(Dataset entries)
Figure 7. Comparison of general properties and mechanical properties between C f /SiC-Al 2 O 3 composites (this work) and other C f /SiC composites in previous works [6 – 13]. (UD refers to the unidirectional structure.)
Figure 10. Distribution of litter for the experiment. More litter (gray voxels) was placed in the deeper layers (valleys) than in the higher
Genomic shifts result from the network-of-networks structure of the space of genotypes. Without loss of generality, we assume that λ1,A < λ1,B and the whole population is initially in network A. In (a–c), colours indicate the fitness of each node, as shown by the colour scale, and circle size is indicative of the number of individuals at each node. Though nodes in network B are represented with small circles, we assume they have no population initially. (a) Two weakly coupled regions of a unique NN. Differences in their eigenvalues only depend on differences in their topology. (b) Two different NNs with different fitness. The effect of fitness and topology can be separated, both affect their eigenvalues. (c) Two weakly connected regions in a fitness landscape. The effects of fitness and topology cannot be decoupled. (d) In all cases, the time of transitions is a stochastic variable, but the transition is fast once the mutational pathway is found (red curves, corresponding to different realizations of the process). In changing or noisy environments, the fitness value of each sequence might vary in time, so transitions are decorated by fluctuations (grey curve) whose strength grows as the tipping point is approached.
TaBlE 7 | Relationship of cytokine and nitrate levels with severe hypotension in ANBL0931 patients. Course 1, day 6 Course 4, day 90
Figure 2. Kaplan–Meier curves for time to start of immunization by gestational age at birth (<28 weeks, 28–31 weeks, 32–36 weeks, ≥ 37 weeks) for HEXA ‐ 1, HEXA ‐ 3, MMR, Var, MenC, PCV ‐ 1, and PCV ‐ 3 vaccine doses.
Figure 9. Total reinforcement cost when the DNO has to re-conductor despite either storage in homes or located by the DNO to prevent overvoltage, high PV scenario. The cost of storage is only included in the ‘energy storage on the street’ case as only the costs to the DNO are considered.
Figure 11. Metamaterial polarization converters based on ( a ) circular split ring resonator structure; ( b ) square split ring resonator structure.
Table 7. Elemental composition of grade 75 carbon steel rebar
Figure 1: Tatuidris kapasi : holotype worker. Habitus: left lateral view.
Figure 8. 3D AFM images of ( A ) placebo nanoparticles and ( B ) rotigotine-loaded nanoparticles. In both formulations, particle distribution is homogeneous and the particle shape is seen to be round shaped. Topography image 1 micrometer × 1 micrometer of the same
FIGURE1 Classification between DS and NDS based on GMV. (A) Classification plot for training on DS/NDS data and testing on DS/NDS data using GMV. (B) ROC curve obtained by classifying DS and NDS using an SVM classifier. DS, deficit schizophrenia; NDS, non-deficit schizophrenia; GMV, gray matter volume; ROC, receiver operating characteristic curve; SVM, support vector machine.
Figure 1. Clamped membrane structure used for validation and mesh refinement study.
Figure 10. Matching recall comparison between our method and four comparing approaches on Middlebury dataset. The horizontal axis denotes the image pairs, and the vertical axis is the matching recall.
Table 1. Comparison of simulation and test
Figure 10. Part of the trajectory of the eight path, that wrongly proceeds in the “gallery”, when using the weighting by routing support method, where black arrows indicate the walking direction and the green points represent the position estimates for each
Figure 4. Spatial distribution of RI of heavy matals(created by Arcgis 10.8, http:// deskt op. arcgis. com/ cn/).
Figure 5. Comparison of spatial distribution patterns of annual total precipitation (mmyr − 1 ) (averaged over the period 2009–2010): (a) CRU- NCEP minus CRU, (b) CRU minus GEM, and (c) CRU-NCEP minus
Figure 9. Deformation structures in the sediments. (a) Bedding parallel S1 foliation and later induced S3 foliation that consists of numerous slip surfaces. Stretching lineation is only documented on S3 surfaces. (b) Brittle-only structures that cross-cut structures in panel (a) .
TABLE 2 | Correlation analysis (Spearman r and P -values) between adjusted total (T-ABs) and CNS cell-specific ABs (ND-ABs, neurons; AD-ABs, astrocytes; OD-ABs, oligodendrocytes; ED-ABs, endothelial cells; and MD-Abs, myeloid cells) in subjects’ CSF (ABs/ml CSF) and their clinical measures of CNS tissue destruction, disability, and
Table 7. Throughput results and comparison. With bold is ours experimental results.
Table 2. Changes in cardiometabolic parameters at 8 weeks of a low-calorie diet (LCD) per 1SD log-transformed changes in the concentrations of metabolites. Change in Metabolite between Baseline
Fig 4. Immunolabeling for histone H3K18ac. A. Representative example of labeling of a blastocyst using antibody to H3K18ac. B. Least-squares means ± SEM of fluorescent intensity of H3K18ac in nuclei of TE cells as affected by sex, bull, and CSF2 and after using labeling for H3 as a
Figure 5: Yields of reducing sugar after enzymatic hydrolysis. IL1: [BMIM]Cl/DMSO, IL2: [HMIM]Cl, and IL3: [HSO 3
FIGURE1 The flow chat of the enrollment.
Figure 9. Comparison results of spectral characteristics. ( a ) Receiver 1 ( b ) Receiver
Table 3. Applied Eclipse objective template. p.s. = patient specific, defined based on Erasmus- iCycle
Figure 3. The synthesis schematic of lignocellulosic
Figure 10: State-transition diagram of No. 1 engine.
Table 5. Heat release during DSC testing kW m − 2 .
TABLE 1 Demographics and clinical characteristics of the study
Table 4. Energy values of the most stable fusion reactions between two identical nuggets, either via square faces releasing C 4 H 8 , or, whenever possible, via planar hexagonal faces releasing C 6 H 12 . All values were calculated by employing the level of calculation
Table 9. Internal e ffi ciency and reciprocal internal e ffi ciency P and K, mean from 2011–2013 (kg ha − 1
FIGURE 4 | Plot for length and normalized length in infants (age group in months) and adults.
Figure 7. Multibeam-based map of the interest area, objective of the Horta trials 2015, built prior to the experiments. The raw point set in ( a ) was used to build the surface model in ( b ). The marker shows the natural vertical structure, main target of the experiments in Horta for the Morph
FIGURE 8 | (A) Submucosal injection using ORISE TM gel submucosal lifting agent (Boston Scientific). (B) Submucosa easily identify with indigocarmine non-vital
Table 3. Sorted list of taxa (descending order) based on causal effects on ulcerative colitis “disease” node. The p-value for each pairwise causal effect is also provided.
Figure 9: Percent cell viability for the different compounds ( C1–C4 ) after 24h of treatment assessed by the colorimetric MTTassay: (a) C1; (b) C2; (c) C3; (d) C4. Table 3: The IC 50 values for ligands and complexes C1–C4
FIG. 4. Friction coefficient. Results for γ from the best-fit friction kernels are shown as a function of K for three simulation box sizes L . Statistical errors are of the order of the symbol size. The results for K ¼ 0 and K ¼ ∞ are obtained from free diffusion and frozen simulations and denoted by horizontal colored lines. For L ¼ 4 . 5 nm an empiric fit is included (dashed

• [Task instructions]: Write only the number of lines in the entries that contain the word "characteristics".

• [Response]: 2